Description of the task: Exactly the lines below from the one with "6: (202, 66, 0.26)" up to and including the one with "30: (100, 148, 0.24)" make up the answer, with nothing else added.

Data for the task:
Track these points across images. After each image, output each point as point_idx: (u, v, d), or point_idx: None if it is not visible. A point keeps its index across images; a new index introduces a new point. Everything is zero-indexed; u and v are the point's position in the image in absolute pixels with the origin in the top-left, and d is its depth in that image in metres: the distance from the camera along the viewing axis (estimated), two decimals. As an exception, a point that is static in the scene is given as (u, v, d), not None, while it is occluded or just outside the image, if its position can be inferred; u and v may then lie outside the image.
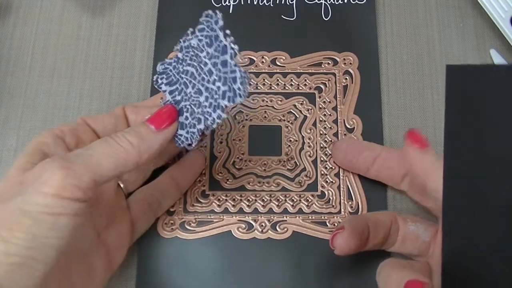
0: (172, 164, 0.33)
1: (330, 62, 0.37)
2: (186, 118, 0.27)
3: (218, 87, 0.25)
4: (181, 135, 0.27)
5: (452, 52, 0.38)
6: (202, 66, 0.26)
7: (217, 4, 0.39)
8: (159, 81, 0.28)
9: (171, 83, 0.27)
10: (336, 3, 0.39)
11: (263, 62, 0.38)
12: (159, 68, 0.28)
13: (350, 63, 0.37)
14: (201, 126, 0.26)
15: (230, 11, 0.39)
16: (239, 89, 0.24)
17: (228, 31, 0.25)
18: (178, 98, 0.27)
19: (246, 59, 0.38)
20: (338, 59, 0.38)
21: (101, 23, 0.39)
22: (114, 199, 0.29)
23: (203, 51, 0.26)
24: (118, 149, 0.24)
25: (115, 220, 0.29)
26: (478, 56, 0.38)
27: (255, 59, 0.38)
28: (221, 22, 0.25)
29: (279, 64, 0.38)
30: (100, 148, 0.24)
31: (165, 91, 0.28)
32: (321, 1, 0.39)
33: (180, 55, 0.28)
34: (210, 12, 0.26)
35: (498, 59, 0.37)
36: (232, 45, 0.25)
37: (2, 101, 0.37)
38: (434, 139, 0.36)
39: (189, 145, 0.27)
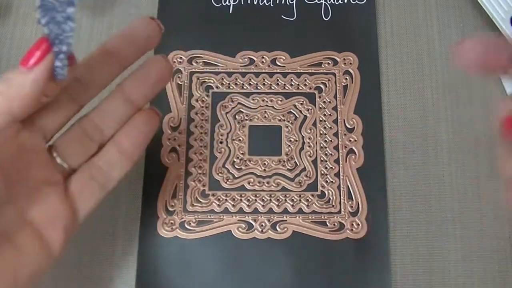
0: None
1: (330, 62, 0.37)
2: (56, 45, 0.23)
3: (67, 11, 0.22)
4: (58, 66, 0.23)
5: (452, 52, 0.38)
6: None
7: (217, 4, 0.39)
8: (38, 16, 0.23)
9: (45, 14, 0.22)
10: (336, 3, 0.39)
11: (263, 62, 0.38)
12: (37, 1, 0.23)
13: (350, 63, 0.37)
14: (64, 47, 0.22)
15: (230, 11, 0.39)
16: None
17: None
18: (52, 27, 0.22)
19: (246, 59, 0.38)
20: (338, 59, 0.38)
21: (101, 24, 0.39)
22: (41, 173, 0.25)
23: None
24: None
25: (44, 196, 0.25)
26: (478, 56, 0.38)
27: (255, 59, 0.38)
28: None
29: (279, 64, 0.38)
30: None
31: (43, 25, 0.23)
32: (321, 1, 0.39)
33: None
34: None
35: (498, 59, 0.37)
36: None
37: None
38: (434, 139, 0.36)
39: (63, 75, 0.23)
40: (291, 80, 0.37)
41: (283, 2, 0.39)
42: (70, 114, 0.26)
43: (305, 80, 0.37)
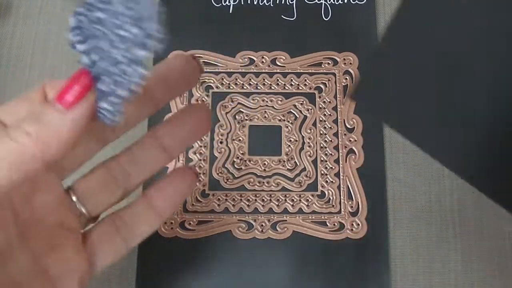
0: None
1: (330, 62, 0.37)
2: (106, 83, 0.20)
3: (129, 32, 0.19)
4: (103, 108, 0.20)
5: (452, 52, 0.38)
6: (111, 8, 0.19)
7: (217, 4, 0.39)
8: (74, 39, 0.20)
9: (86, 40, 0.20)
10: (336, 3, 0.39)
11: (263, 62, 0.38)
12: (72, 21, 0.20)
13: (350, 63, 0.37)
14: (123, 92, 0.19)
15: (230, 11, 0.39)
16: (149, 28, 0.19)
17: None
18: (95, 58, 0.20)
19: (246, 59, 0.38)
20: (338, 59, 0.38)
21: (101, 23, 0.39)
22: (55, 217, 0.22)
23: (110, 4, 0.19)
24: (10, 145, 0.17)
25: (59, 244, 0.22)
26: (478, 56, 0.38)
27: (255, 59, 0.38)
28: None
29: (279, 64, 0.38)
30: None
31: (81, 52, 0.20)
32: (321, 1, 0.39)
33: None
34: None
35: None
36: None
37: (2, 101, 0.37)
38: (434, 139, 0.36)
39: (113, 121, 0.20)
40: (291, 80, 0.37)
41: (283, 2, 0.39)
42: (92, 152, 0.23)
43: (305, 80, 0.37)
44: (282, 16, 0.39)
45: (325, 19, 0.39)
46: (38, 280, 0.21)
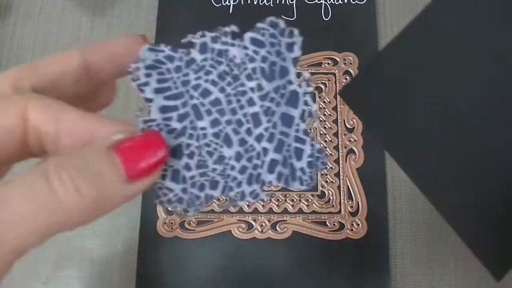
0: None
1: (330, 62, 0.37)
2: (187, 168, 0.16)
3: (265, 150, 0.16)
4: (171, 190, 0.16)
5: (452, 52, 0.38)
6: (242, 99, 0.17)
7: (217, 4, 0.39)
8: (142, 77, 0.16)
9: (167, 93, 0.17)
10: (336, 3, 0.39)
11: (263, 62, 0.38)
12: (147, 55, 0.17)
13: (350, 63, 0.37)
14: (216, 193, 0.17)
15: (230, 11, 0.39)
16: (302, 170, 0.17)
17: (307, 76, 0.17)
18: (177, 126, 0.16)
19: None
20: (338, 59, 0.38)
21: (101, 24, 0.39)
22: None
23: (251, 79, 0.17)
24: (48, 203, 0.13)
25: None
26: (478, 56, 0.38)
27: (255, 59, 0.38)
28: (297, 52, 0.18)
29: (279, 64, 0.38)
30: (17, 199, 0.13)
31: (150, 101, 0.17)
32: (321, 1, 0.39)
33: (198, 56, 0.17)
34: (281, 23, 0.18)
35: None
36: (309, 100, 0.17)
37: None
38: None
39: (185, 211, 0.17)
40: (291, 80, 0.37)
41: (283, 2, 0.39)
42: None
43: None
44: (282, 16, 0.39)
45: (325, 19, 0.39)
46: None
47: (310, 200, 0.34)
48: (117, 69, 0.19)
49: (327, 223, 0.34)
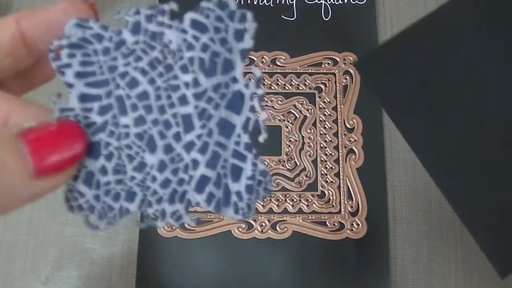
0: None
1: (330, 62, 0.37)
2: (103, 171, 0.14)
3: (195, 162, 0.14)
4: (82, 194, 0.14)
5: (452, 52, 0.38)
6: (173, 95, 0.14)
7: (217, 4, 0.39)
8: (64, 57, 0.14)
9: (90, 79, 0.14)
10: (336, 3, 0.39)
11: (263, 62, 0.38)
12: (73, 32, 0.14)
13: (350, 63, 0.37)
14: (132, 207, 0.14)
15: (230, 11, 0.39)
16: (238, 195, 0.14)
17: (258, 74, 0.14)
18: (97, 119, 0.14)
19: (246, 59, 0.38)
20: (338, 59, 0.38)
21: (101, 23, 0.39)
22: None
23: (187, 71, 0.14)
24: None
25: None
26: (478, 56, 0.38)
27: (255, 59, 0.38)
28: (248, 42, 0.15)
29: (279, 64, 0.38)
30: None
31: (71, 86, 0.14)
32: (321, 1, 0.39)
33: (129, 37, 0.14)
34: (231, 3, 0.15)
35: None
36: (256, 106, 0.14)
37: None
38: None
39: (95, 223, 0.15)
40: (291, 80, 0.37)
41: (283, 2, 0.39)
42: None
43: (305, 80, 0.37)
44: (282, 16, 0.39)
45: (325, 19, 0.39)
46: None
47: (310, 200, 0.34)
48: None
49: (327, 223, 0.34)
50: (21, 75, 0.16)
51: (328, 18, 0.39)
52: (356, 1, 0.39)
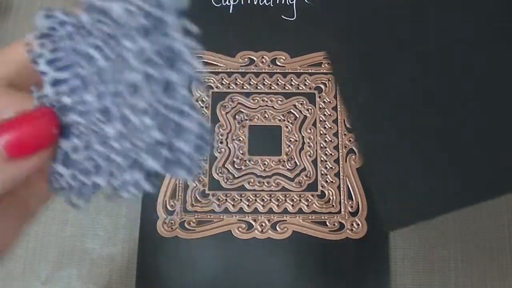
0: None
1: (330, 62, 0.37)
2: (75, 150, 0.15)
3: (147, 128, 0.14)
4: (61, 175, 0.15)
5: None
6: (123, 66, 0.14)
7: (217, 4, 0.39)
8: (37, 49, 0.15)
9: (58, 64, 0.15)
10: (336, 3, 0.39)
11: (263, 62, 0.38)
12: (42, 22, 0.16)
13: (350, 63, 0.37)
14: (100, 181, 0.14)
15: (230, 11, 0.39)
16: (189, 156, 0.14)
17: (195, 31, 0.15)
18: (68, 101, 0.15)
19: (246, 59, 0.38)
20: (338, 59, 0.38)
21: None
22: None
23: (133, 41, 0.14)
24: None
25: None
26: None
27: (255, 59, 0.38)
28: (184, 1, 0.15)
29: (279, 64, 0.38)
30: None
31: (44, 74, 0.15)
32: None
33: (84, 18, 0.15)
34: None
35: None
36: (194, 62, 0.14)
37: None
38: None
39: (68, 198, 0.15)
40: (291, 80, 0.37)
41: (283, 2, 0.39)
42: None
43: (305, 80, 0.37)
44: (282, 16, 0.39)
45: (325, 19, 0.39)
46: None
47: (310, 200, 0.34)
48: None
49: (327, 223, 0.34)
50: None
51: (328, 18, 0.39)
52: (356, 1, 0.39)
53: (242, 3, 0.39)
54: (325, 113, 0.36)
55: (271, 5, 0.39)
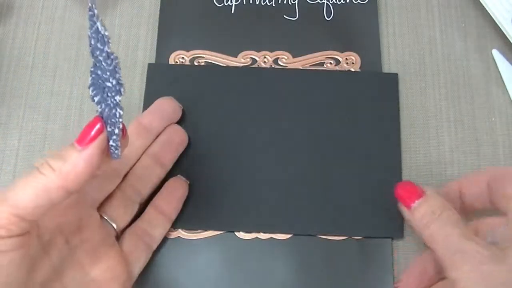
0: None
1: (332, 62, 0.37)
2: (109, 126, 0.24)
3: (111, 82, 0.22)
4: (112, 145, 0.24)
5: (454, 52, 0.38)
6: (101, 64, 0.23)
7: (219, 4, 0.39)
8: (92, 93, 0.24)
9: (98, 93, 0.24)
10: (338, 2, 0.39)
11: (265, 61, 0.38)
12: (89, 79, 0.24)
13: (353, 63, 0.37)
14: (116, 130, 0.23)
15: (232, 11, 0.39)
16: (119, 80, 0.22)
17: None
18: (104, 107, 0.24)
19: (248, 59, 0.38)
20: (340, 59, 0.38)
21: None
22: (98, 236, 0.28)
23: (99, 49, 0.22)
24: (37, 177, 0.22)
25: (103, 257, 0.28)
26: (480, 56, 0.38)
27: (257, 58, 0.38)
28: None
29: (281, 64, 0.38)
30: (21, 179, 0.23)
31: (96, 103, 0.24)
32: (323, 1, 0.39)
33: (99, 26, 0.23)
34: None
35: (500, 59, 0.37)
36: (101, 27, 0.21)
37: (4, 101, 0.37)
38: (436, 139, 0.36)
39: (117, 155, 0.24)
40: (293, 80, 0.37)
41: (285, 2, 0.39)
42: (115, 185, 0.30)
43: (307, 80, 0.37)
44: (284, 16, 0.39)
45: (327, 18, 0.39)
46: (90, 287, 0.27)
47: (312, 200, 0.34)
48: (166, 124, 0.34)
49: (330, 223, 0.34)
50: None
51: (330, 18, 0.39)
52: (358, 1, 0.39)
53: (244, 3, 0.39)
54: (327, 113, 0.36)
55: (273, 5, 0.39)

Task output:
6: (202, 66, 0.26)
7: (217, 4, 0.39)
8: (159, 81, 0.28)
9: (171, 83, 0.27)
10: (336, 3, 0.39)
11: (263, 62, 0.38)
12: (159, 68, 0.28)
13: (350, 63, 0.37)
14: (201, 126, 0.26)
15: (230, 11, 0.39)
16: (239, 89, 0.24)
17: (228, 31, 0.25)
18: (178, 98, 0.27)
19: (246, 59, 0.38)
20: (338, 59, 0.38)
21: (101, 23, 0.39)
22: (114, 199, 0.29)
23: (203, 51, 0.26)
24: (118, 149, 0.24)
25: (115, 220, 0.29)
26: (478, 56, 0.38)
27: (255, 59, 0.38)
28: (221, 22, 0.25)
29: (279, 64, 0.38)
30: (100, 148, 0.24)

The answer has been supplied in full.